◆ EXERCISE AIM ◆
In the review message below, explain why the reviewer comments on only a few points from the comprehensive response.

──────── EXCERPT

RE: Gen-ART and OPS-Dir review of draft-ietf-json-text-sequence-09

"Black, David" <david.black@xxxxxxx> · Tue, 9 Dec 2014 16:41:12 +0000

Nico,

Thanks for the comprehensive response.

I've excerpted a few things for further comment - I'm fine with the
proposed actions for anything not mentioned here.

[A] JSON text parse failures

> >    If parsing of such an octet string as a JSON text fails, and the
> >    octet string is followed by an RS octet, the parser
> >    SHOULD nonetheless skip ahead to that RS octet and continue parsing
> >    the remainder of the sequence from there.
> 
> That's a weird way of saying that, wherever the JSON text parse fails,
> the sequence parser should then seek forward until the next RS-valued
> byte.  But it works for me; I'll take it.

Your alternative wording "whenever the JSON text parse fails, ..." is fine.

────────────────
──────── DATA SHOWN

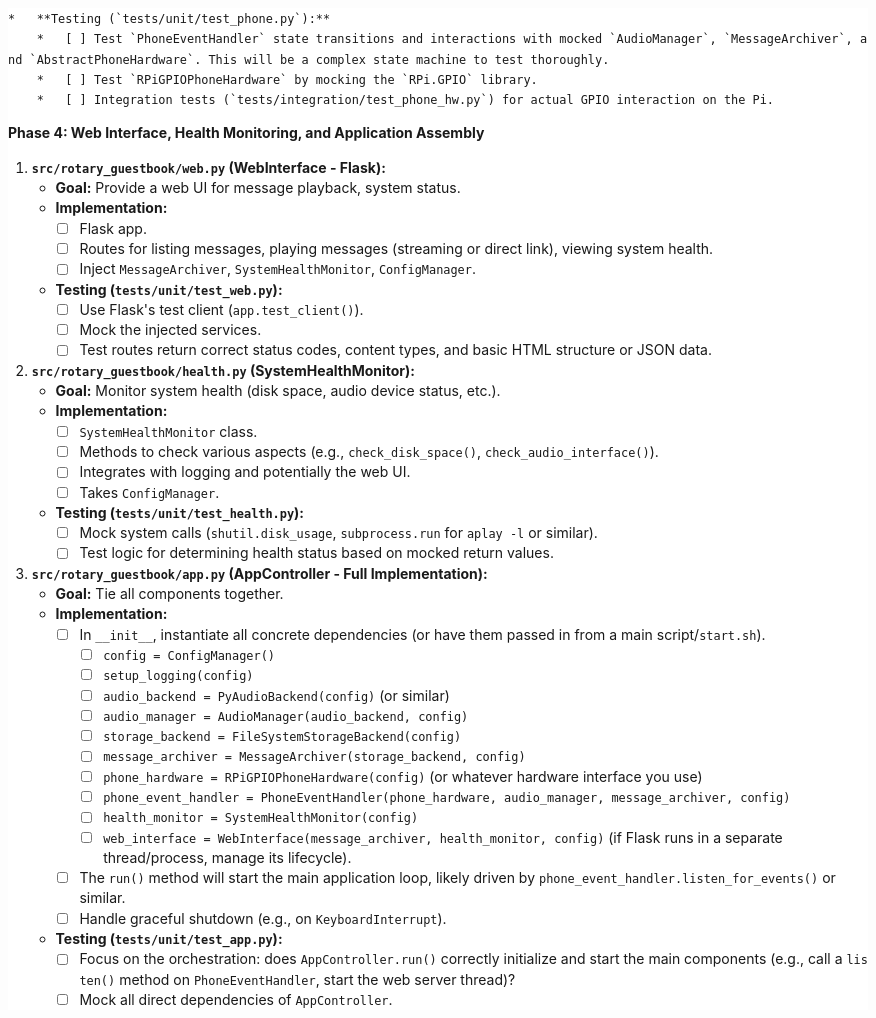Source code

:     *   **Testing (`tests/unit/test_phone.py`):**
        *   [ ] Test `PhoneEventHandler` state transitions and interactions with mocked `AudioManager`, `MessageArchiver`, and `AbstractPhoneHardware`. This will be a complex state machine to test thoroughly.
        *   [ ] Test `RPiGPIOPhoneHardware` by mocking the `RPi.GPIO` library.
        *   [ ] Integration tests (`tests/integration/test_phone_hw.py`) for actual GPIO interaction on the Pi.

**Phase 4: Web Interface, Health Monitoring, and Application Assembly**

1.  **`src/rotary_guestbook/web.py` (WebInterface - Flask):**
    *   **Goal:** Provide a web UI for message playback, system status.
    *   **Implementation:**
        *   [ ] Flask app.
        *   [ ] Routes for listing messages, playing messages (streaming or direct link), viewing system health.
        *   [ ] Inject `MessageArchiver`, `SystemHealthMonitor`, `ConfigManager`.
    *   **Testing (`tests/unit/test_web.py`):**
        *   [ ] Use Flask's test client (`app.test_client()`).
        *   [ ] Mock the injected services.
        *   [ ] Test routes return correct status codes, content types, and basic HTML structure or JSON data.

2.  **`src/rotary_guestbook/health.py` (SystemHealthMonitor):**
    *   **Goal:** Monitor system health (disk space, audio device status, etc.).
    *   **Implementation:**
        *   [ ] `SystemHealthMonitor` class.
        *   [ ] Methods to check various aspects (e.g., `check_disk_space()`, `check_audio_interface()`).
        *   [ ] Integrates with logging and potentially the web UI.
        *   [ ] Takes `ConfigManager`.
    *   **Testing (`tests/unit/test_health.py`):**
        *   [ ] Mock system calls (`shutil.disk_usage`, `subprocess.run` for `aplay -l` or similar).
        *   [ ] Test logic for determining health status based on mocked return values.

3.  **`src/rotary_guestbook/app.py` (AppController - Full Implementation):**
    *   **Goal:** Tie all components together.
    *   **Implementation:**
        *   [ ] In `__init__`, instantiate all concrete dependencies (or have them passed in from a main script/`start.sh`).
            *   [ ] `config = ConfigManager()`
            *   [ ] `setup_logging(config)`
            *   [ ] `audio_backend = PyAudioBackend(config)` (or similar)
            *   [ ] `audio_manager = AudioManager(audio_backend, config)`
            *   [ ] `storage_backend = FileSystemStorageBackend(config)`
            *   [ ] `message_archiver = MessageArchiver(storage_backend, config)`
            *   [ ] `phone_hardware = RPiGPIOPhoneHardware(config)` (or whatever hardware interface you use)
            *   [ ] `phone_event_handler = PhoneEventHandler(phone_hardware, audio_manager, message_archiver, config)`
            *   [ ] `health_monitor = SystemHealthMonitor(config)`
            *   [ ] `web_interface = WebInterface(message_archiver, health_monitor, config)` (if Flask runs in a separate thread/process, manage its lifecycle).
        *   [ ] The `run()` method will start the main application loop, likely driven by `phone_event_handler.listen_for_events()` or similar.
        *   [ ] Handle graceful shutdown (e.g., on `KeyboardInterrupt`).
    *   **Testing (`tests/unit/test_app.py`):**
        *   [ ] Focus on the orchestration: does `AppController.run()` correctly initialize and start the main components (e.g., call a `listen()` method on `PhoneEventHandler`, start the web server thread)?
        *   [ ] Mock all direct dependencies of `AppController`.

────────────────
──────── DATA SHOWN

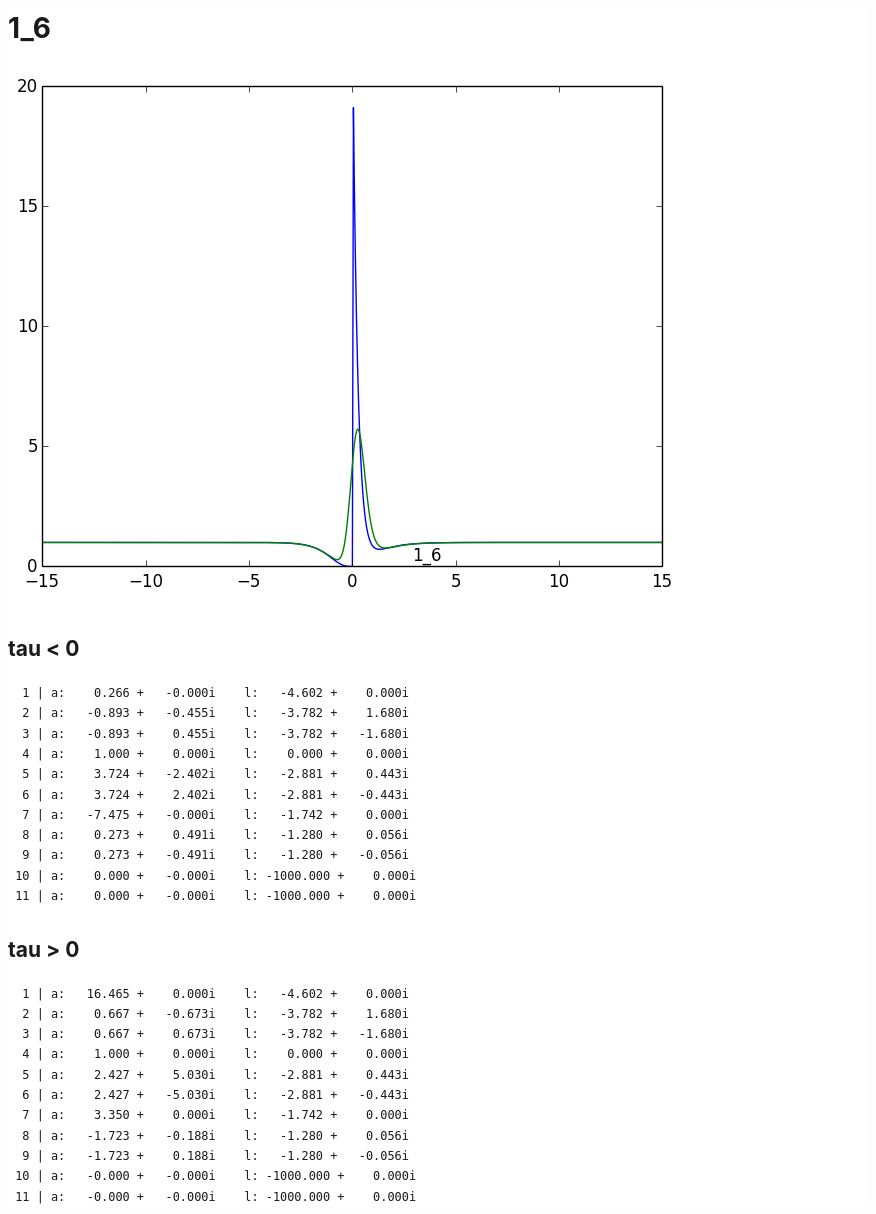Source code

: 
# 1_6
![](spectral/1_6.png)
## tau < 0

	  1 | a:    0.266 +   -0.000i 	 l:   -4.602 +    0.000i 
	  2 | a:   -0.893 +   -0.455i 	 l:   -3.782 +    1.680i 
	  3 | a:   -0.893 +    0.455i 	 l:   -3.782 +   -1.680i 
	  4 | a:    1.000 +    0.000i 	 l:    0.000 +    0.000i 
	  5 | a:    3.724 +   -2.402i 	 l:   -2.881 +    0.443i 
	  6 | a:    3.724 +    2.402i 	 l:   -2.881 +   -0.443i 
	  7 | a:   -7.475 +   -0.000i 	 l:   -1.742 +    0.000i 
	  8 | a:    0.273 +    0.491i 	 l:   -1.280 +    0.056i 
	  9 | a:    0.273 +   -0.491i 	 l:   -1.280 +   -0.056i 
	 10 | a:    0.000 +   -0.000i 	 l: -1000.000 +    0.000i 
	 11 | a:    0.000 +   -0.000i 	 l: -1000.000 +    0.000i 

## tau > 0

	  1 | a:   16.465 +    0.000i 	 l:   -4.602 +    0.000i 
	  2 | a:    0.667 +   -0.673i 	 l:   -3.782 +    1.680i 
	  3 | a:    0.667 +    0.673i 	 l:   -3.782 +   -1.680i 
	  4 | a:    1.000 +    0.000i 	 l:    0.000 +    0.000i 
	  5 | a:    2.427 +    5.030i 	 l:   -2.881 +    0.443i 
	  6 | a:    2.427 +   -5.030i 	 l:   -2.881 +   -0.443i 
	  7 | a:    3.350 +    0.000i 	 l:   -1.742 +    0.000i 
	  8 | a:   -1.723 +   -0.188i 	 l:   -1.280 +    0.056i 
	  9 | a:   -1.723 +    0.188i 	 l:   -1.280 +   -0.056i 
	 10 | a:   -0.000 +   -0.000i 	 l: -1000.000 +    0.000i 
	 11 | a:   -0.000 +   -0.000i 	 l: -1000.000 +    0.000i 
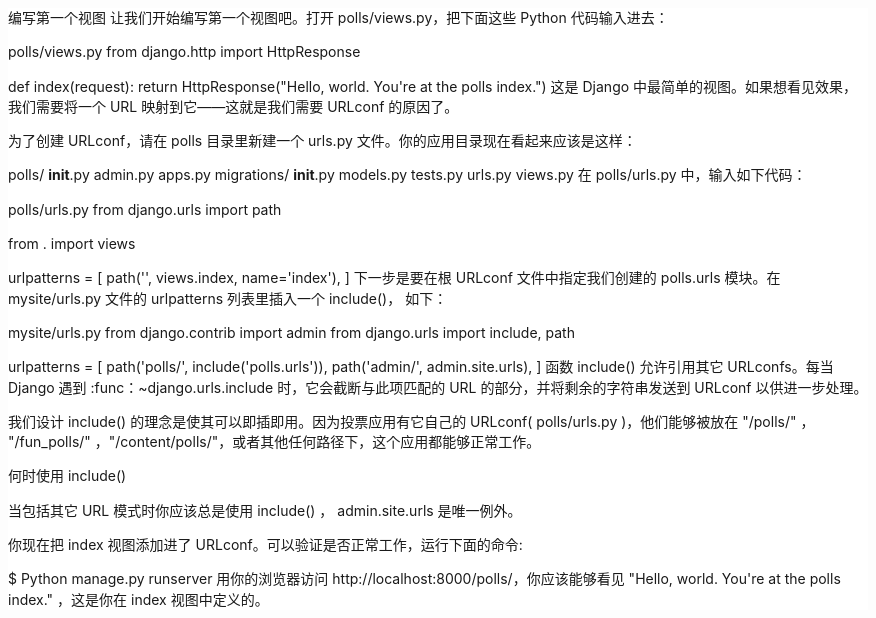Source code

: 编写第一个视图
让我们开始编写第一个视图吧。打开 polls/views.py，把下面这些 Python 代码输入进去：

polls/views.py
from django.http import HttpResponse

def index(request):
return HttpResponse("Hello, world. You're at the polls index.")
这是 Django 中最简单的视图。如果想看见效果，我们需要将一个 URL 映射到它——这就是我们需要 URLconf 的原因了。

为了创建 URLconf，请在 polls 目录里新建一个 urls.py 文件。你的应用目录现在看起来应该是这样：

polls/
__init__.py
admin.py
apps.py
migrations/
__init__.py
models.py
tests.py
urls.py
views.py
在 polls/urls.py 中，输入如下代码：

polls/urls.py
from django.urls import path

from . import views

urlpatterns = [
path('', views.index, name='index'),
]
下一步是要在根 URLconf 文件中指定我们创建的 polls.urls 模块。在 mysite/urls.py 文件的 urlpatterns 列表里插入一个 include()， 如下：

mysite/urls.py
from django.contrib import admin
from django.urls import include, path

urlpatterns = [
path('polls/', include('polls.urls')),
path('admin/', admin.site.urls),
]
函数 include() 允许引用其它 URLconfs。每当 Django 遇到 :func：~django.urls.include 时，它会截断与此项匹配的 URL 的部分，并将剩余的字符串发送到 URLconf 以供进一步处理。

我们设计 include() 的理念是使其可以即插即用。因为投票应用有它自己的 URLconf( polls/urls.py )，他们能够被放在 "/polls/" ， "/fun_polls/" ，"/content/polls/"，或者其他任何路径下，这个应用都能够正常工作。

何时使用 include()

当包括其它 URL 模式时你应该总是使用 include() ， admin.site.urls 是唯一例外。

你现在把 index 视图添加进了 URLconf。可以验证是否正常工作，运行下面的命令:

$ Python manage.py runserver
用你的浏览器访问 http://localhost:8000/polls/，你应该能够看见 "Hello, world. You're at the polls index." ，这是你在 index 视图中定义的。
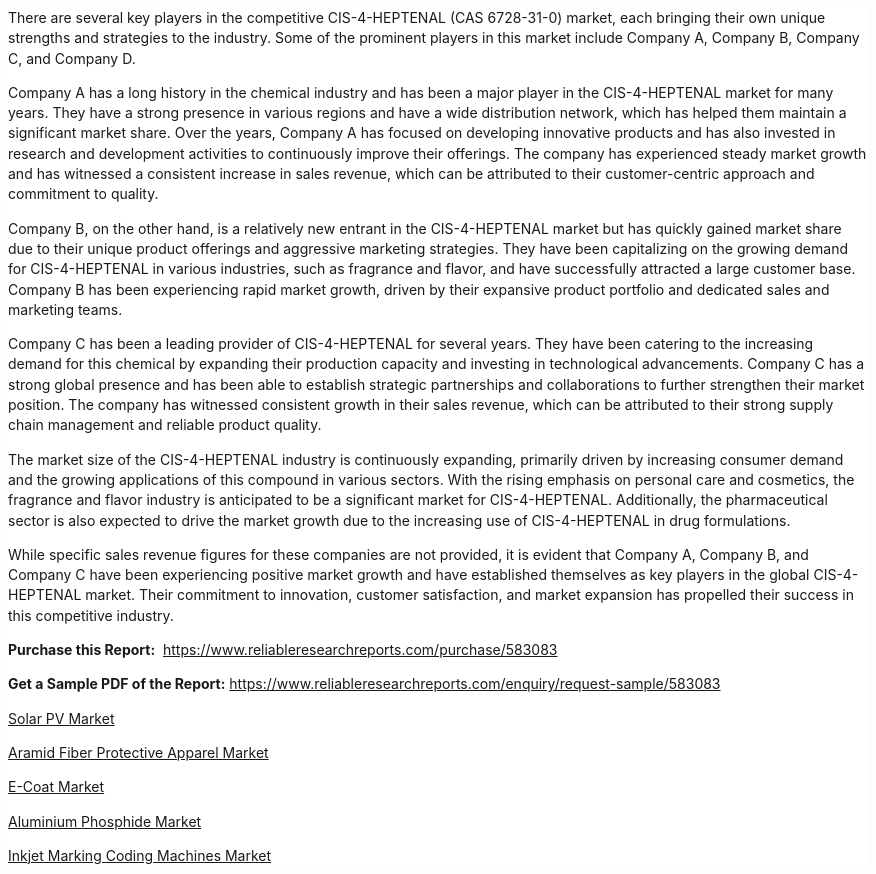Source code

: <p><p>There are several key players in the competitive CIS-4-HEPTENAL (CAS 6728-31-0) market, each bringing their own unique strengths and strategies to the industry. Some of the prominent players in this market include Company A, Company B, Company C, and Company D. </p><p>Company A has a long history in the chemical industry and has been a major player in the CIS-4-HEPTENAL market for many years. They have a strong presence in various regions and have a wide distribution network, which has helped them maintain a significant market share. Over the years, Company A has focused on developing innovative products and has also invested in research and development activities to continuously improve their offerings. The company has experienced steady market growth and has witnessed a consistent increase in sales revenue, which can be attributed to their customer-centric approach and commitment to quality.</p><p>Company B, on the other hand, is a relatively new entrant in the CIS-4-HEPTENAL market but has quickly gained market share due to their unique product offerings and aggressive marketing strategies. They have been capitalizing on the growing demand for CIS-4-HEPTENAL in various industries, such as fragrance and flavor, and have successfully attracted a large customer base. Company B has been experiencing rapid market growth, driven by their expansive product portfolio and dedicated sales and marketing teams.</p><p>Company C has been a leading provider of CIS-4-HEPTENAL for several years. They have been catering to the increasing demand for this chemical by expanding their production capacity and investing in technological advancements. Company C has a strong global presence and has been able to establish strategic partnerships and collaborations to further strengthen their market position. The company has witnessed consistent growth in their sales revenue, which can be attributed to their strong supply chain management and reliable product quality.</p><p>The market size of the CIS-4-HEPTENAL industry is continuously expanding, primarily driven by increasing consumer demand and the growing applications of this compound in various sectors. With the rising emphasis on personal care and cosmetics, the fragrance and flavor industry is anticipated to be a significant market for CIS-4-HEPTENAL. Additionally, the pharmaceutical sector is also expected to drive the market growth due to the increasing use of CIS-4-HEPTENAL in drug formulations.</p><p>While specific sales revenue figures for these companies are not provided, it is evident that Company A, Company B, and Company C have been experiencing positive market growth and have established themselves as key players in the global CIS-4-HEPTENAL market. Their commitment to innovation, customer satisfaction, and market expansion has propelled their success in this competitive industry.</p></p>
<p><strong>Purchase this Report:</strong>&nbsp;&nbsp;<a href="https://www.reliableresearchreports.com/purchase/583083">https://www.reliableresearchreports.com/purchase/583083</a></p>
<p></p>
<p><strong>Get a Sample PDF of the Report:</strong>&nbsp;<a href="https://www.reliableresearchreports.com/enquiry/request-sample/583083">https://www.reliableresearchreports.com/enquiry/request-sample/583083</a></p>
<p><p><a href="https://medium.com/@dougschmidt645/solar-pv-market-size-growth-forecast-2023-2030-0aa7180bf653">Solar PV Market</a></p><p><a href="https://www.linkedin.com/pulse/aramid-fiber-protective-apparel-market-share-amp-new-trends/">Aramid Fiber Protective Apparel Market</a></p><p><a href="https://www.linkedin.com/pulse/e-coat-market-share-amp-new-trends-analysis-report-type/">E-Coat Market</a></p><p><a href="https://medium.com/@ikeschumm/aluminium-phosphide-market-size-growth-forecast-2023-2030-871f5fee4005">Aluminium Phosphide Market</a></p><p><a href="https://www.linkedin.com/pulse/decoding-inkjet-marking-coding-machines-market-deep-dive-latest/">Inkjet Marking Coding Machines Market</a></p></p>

────────────────
──────── DATA SHOWN

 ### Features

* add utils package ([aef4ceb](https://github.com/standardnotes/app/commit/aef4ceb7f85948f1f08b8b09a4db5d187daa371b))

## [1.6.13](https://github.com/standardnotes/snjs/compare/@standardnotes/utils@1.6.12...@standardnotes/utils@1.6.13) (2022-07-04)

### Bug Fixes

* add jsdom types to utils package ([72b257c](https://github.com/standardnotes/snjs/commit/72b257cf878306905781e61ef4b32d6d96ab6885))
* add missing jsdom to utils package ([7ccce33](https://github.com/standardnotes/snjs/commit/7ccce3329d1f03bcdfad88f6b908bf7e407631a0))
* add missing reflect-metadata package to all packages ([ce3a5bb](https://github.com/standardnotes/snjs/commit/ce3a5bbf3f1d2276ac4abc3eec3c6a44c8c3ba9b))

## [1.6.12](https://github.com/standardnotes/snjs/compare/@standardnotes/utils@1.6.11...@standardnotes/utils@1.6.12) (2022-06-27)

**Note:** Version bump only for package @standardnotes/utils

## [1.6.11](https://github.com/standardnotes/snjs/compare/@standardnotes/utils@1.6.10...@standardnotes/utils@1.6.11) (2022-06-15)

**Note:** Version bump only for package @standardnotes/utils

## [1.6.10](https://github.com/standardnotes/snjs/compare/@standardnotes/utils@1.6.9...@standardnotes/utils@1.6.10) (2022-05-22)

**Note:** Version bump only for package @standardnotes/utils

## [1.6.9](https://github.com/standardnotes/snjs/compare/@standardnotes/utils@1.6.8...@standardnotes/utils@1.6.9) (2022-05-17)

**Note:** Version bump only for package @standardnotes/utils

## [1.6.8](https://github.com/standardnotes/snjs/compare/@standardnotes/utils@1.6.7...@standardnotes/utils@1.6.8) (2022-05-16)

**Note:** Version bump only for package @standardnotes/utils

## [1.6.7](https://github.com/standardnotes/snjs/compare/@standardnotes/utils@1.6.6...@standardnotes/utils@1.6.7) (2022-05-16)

────────────────

◆ SOLUTION ◆
The reviewer pulled out only a few points that needed further comment. He states that he is fine with the proposed actions for everything he does not mention.